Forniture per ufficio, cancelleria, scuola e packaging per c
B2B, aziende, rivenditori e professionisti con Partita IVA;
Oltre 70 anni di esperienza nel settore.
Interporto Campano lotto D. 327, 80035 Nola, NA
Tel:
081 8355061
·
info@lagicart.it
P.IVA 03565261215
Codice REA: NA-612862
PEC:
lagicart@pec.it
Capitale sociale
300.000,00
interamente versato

※

Reproduce every line of the data above verbatim, in its original order and line breaks.

Forniture per ufficio, cancelleria, scuola e packaging per c
B2B, aziende, rivenditori e professionisti con Partita IVA;
Oltre 70 anni di esperienza nel settore.
Interporto Campano lotto D. 327, 80035 Nola, NA
Tel:
081 8355061
·
info@lagicart.it
P.IVA 03565261215
Codice REA: NA-612862
PEC:
lagicart@pec.it
Capitale sociale
300.000,00
interamente versato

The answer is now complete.